生活の伴侶となっている、ラジオ日記です。

学生寮篇 その七 『南へ北へ』

 

 『旅の宿』

 

♪浴衣のきみは尾花(すすき)の簪(かんざし)♪


岡本おさみ作詞 吉田拓郎作曲・歌

 


旅愁を誘う風呂上り、その遅れ毛に汗ひとしずく

私なりの、『旅の宿』のイメ-ジです。

 

 

 


「結婚しようよ」を、毎晩のように歌っていたあのころ。

 

良きにつけ悪しきにつけ、世の中は『沖縄返還』に湧き、

パスポ-ト不要でいける沖縄は、ますます人気となります。

 


梶と仲間たちは、その波に乗りました。

旅の恥は掻き捨てのもうひとつの意味もふくめ。

 

それは、梶と私との賭け。

どちらが早く「男」になるか。

つまらない見栄の意地の張り合い。


受けて立つ気はさらさらありませんでしたが、

あわよくば、、、。色気が無いといったら嘘になる。

奥田との北海道旅行に、一縷の望みを。。

 

 

7月1日に『旅の宿』がリリ-スされ、旅ム-ドに拍車がかかります。

 

 

ラジオからテ-プレコ-ダ-に録音して、

音楽雑誌に掲載された『旅の宿』の楽譜とにらめっこ。

 

拓郎が弾く変則アルペジオをコピ-して、私もよく弾いていました。

 

 

梶はつくづくと、

”上手くなったなぁ、感心するぜ”


言ってくれる。


”北海道はいいだろうな。
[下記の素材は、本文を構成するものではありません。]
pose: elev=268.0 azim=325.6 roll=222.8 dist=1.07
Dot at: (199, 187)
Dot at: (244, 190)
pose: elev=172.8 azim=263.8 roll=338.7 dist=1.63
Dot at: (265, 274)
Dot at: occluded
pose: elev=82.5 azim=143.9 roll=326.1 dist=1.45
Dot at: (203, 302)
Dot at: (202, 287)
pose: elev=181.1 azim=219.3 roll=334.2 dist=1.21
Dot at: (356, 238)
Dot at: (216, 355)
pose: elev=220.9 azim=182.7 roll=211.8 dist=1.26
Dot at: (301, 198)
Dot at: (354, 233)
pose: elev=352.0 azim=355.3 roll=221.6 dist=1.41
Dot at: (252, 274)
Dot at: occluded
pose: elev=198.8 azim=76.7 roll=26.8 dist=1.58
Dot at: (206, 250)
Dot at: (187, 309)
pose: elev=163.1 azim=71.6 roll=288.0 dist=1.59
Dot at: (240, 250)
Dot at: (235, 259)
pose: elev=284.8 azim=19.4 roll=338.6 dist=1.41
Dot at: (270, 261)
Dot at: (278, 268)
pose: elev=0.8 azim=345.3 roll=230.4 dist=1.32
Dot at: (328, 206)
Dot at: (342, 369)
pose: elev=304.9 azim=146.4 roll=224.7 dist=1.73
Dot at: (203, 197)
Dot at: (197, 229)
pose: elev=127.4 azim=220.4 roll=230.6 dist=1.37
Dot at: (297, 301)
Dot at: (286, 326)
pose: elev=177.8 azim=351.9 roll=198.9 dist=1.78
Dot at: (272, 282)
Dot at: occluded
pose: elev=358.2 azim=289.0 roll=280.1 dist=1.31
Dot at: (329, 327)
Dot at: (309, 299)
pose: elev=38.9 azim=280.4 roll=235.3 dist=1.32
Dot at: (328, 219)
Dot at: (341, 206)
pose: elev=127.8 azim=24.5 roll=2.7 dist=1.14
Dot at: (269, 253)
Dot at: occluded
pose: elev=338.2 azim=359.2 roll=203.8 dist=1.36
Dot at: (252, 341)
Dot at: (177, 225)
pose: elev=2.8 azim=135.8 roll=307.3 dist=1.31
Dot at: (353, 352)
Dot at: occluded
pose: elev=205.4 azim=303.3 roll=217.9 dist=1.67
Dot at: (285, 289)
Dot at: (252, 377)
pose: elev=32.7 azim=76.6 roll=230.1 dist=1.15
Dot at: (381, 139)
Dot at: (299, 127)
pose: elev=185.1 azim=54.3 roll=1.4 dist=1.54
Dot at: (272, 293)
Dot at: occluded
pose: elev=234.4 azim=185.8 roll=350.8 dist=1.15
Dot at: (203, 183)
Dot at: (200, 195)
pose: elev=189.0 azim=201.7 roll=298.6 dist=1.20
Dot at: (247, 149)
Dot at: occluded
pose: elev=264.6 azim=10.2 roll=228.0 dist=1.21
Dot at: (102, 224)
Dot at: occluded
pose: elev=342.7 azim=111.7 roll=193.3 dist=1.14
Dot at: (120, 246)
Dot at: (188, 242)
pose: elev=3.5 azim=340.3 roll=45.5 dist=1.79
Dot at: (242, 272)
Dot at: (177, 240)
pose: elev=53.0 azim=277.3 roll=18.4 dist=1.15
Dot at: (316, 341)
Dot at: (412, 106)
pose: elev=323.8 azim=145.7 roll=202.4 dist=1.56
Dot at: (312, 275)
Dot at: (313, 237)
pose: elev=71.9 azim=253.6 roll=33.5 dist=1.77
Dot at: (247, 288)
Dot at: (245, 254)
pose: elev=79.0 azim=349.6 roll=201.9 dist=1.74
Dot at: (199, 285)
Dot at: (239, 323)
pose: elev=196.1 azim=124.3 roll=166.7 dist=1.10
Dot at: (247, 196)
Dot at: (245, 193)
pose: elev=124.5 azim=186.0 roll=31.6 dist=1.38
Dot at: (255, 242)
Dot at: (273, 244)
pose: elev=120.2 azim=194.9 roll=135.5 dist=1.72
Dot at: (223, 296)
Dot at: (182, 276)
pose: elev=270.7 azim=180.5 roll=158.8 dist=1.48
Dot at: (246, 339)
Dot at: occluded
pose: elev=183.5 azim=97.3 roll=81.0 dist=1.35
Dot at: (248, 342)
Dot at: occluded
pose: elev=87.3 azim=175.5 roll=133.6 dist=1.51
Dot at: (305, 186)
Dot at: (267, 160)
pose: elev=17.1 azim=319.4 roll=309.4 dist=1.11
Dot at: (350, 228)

旅の宿は北海道のものさ”

 

”沖縄の旅の宿もいいんじゃない?”


私は、思わせぶりに返す。

 

”おたがいがんばろうぜ!!”

開けっぴろげに大声で笑って、梶先生は出ていった。

 

 

 

夢と希望と好奇心と時間。

そして、お金。

 

今回の旅の宿のために、一生懸命アルバイトに励みました。

お中元シ-ズンに欠かせない、軽自動車での宅配サ-ビスです。

ノルマはありませんでしたが、やればやるだけお金になる。

知らない土地なので、地図を片手に一軒一軒探しながらの配達はきつかった。

 

しかし、仲間がいた。


梶も奥田も私も寮生仲間たちも、夜遅くまで、ドロドロになりながら働いた。

 

 


一日の仕事がやっと終わったあとのビ-ルは、本当にうまかった。